One, it should explain to employees what types of tools they can use and what types of accounts they can use. If an employee is logging into an artificial intelligence tool through their personal account or a free account, it's very unlikely that the company would have all of the needed protection in those terms of use for the employee's personal account. But if the company has an enterprise account, they can negotiate terms or they can get higher levels of protection that come with those accounts and come with the paid tiers. So, it's really important for the policy to instruct employees on what account is okay to use and what account isn't. Most likely, it's going to always be the company account that needs to be used.
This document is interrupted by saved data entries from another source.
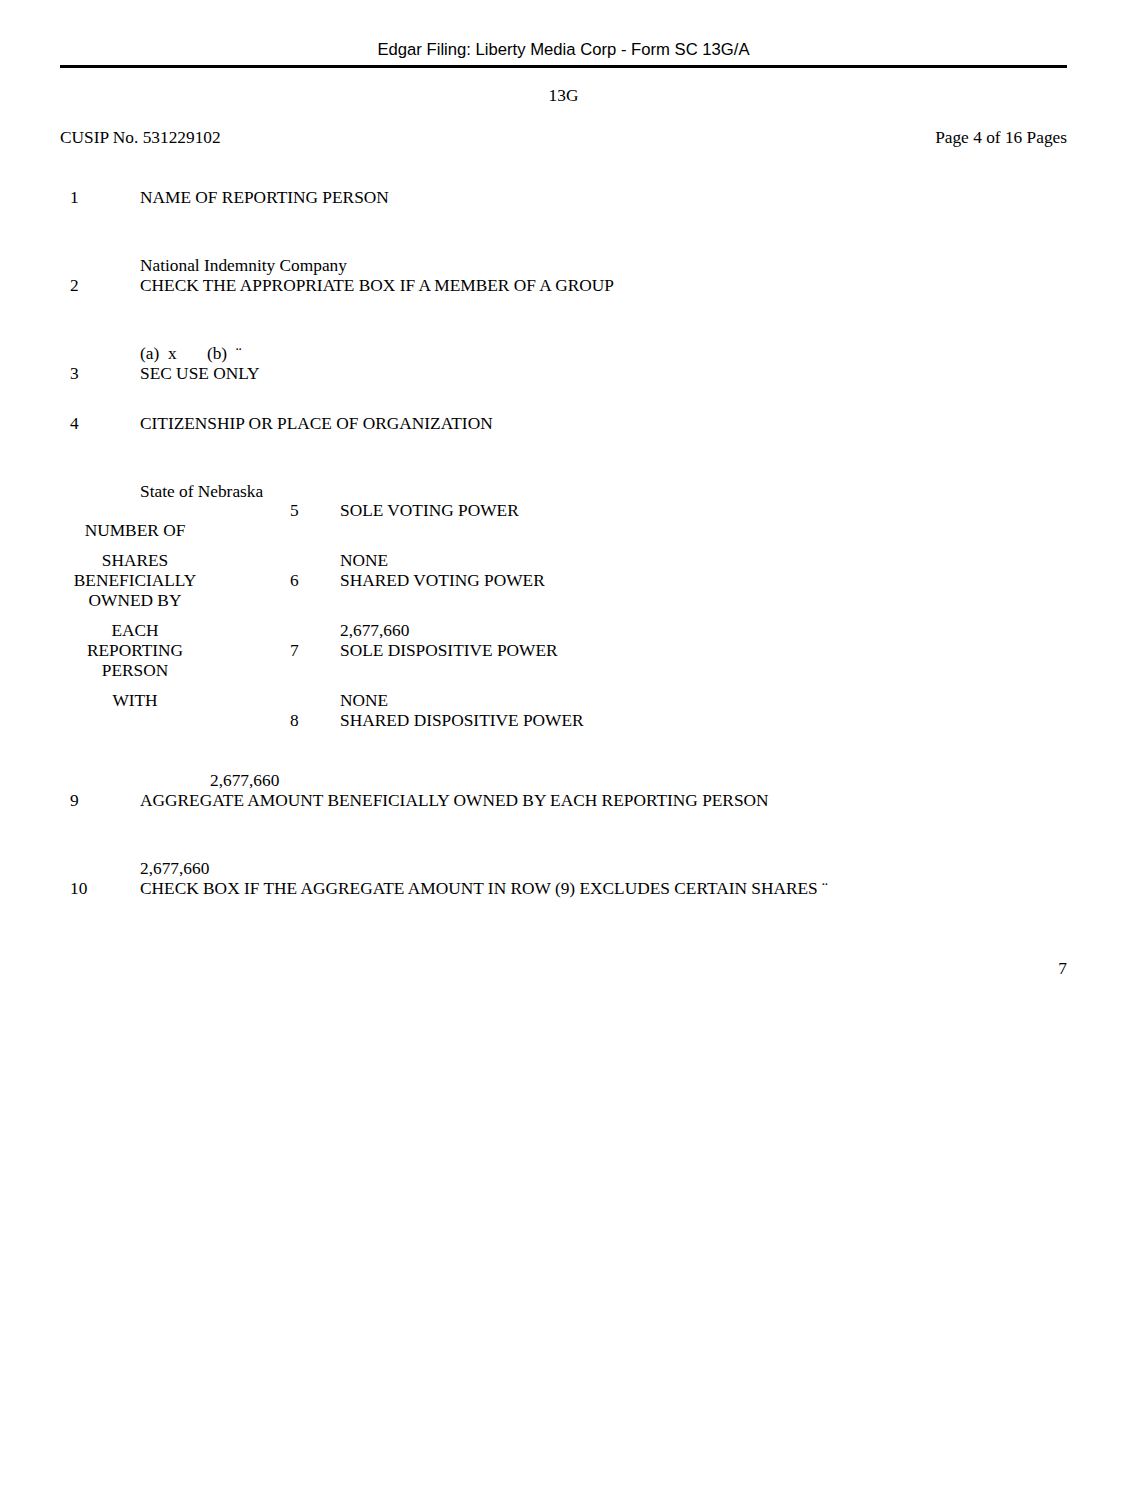Edgar Filing: Liberty Media Corp - Form SC 13G/A
13G
CUSIP No. 531229102
Page 4 of 16 Pages
| 1 | NAME OF REPORTING PERSON |
| | National Indemnity Company |
| 2 | CHECK THE APPROPRIATE BOX IF A MEMBER OF A GROUP |
| | (a) x (b) ¨ |
| 3 | SEC USE ONLY |
| 4 | CITIZENSHIP OR PLACE OF ORGANIZATION |
| | State of Nebraska |
| | 5 | SOLE VOTING POWER |
| NUMBER OF | |
| SHARES | 6 | NONE |
| BENEFICIALLY | SHARED VOTING POWER |
| OWNED BY | |
| EACH | 7 | 2,677,660 |
| REPORTING | SOLE DISPOSITIVE POWER |
| PERSON | |
| WITH | 8 | NONE |
| | SHARED DISPOSITIVE POWER |
| | 2,677,660 |
| 9 | AGGREGATE AMOUNT BENEFICIALLY OWNED BY EACH REPORTING PERSON |
| | 2,677,660 |
| 10 | CHECK BOX IF THE AGGREGATE AMOUNT IN ROW (9) EXCLUDES CERTAIN SHARES ¨ |
7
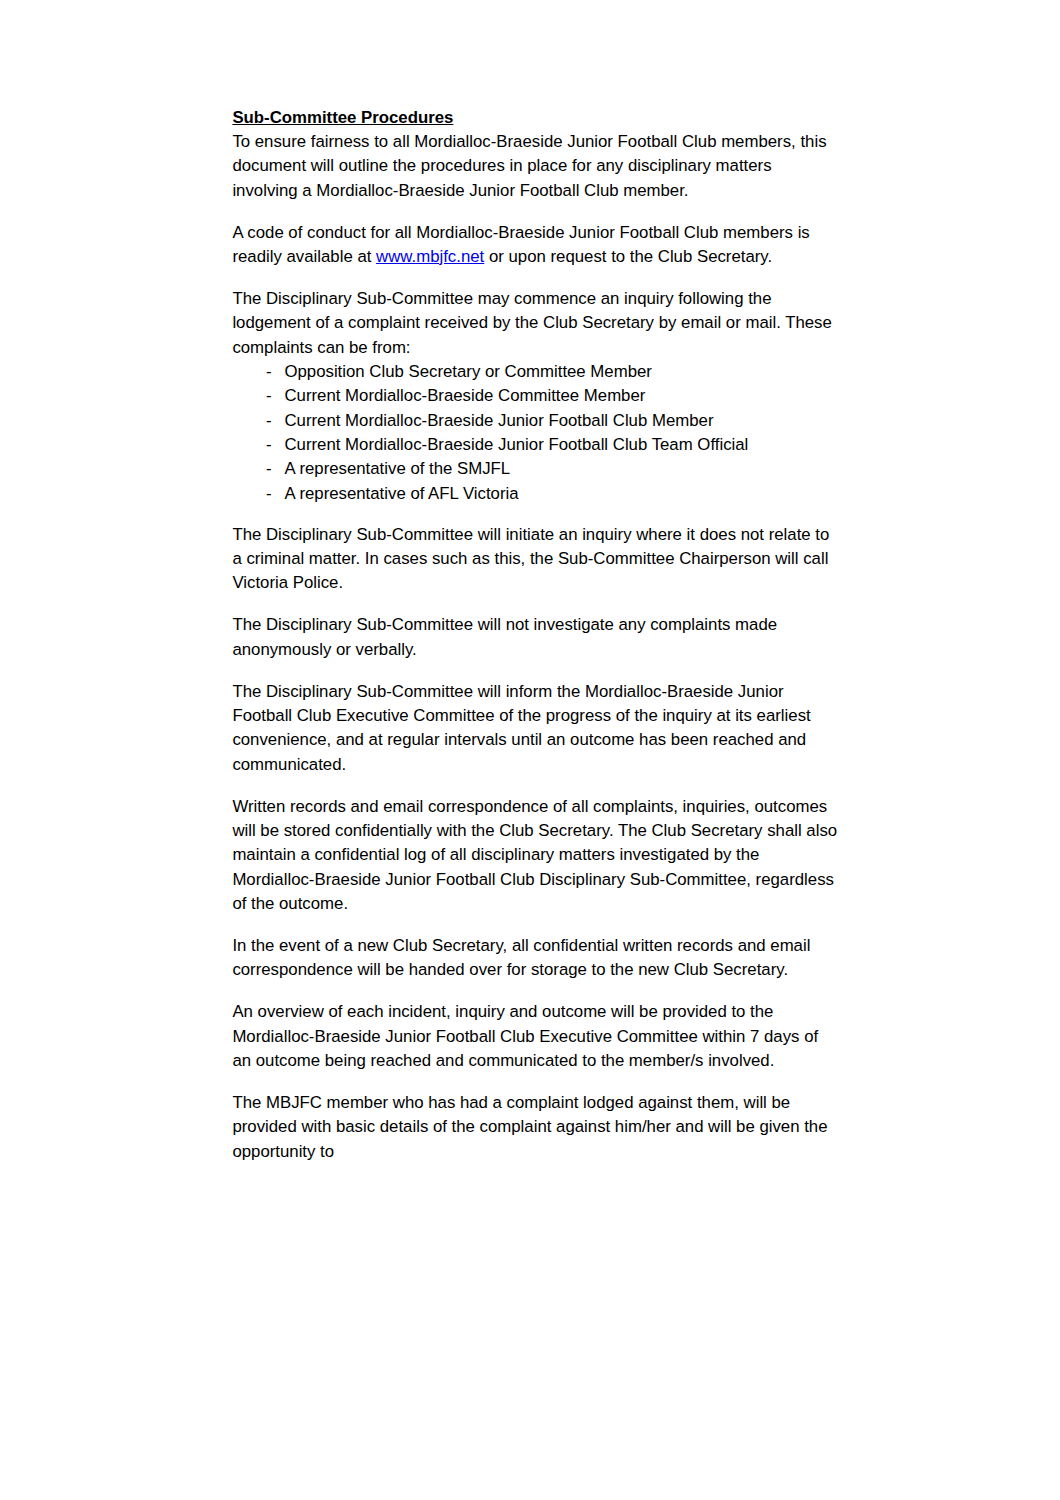Sub-Committee Procedures
To ensure fairness to all Mordialloc-Braeside Junior Football Club members, this document will outline the procedures in place for any disciplinary matters involving a Mordialloc-Braeside Junior Football Club member.
A code of conduct for all Mordialloc-Braeside Junior Football Club members is readily available at www.mbjfc.net or upon request to the Club Secretary.
The Disciplinary Sub-Committee may commence an inquiry following the lodgement of a complaint received by the Club Secretary by email or mail. These complaints can be from:
Opposition Club Secretary or Committee Member
Current Mordialloc-Braeside Committee Member
Current Mordialloc-Braeside Junior Football Club Member
Current Mordialloc-Braeside Junior Football Club Team Official
A representative of the SMJFL
A representative of AFL Victoria
The Disciplinary Sub-Committee will initiate an inquiry where it does not relate to a criminal matter. In cases such as this, the Sub-Committee Chairperson will call Victoria Police.
The Disciplinary Sub-Committee will not investigate any complaints made anonymously or verbally.
The Disciplinary Sub-Committee will inform the Mordialloc-Braeside Junior Football Club Executive Committee of the progress of the inquiry at its earliest convenience, and at regular intervals until an outcome has been reached and communicated.
Written records and email correspondence of all complaints, inquiries, outcomes will be stored confidentially with the Club Secretary. The Club Secretary shall also maintain a confidential log of all disciplinary matters investigated by the Mordialloc-Braeside Junior Football Club Disciplinary Sub-Committee, regardless of the outcome.
In the event of a new Club Secretary, all confidential written records and email correspondence will be handed over for storage to the new Club Secretary.
An overview of each incident, inquiry and outcome will be provided to the Mordialloc-Braeside Junior Football Club Executive Committee within 7 days of an outcome being reached and communicated to the member/s involved.
The MBJFC member who has had a complaint lodged against them, will be provided with basic details of the complaint against him/her and will be given the opportunity to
The second thing you should consider is how the tools are going to be approved for use, and who's making that decision, and how far up the chain of management that decision is made. One of the things that we've done for clients that's very helpful is to do a few test cases and do the risk assessment on specific tools and specific use cases. So, the policy actually has examples of what's likely to be approved for what use baked into the policy.
The third thing that you want to look at is what areas are these being approved in. On the policy, it should be clear that there's going to be a higher level of scrutiny for those sensitive areas where proprietary technology is being developed. Peripheral activities like marketing or testing or debugging may have less heightened risk, so there are fewer things to think about there.
Finally, I think the thing that any good AI policy needs is training. If employees don't understand what the policy is or they don't know where it is, they're not going to follow it. So ultimately, you've got to train people.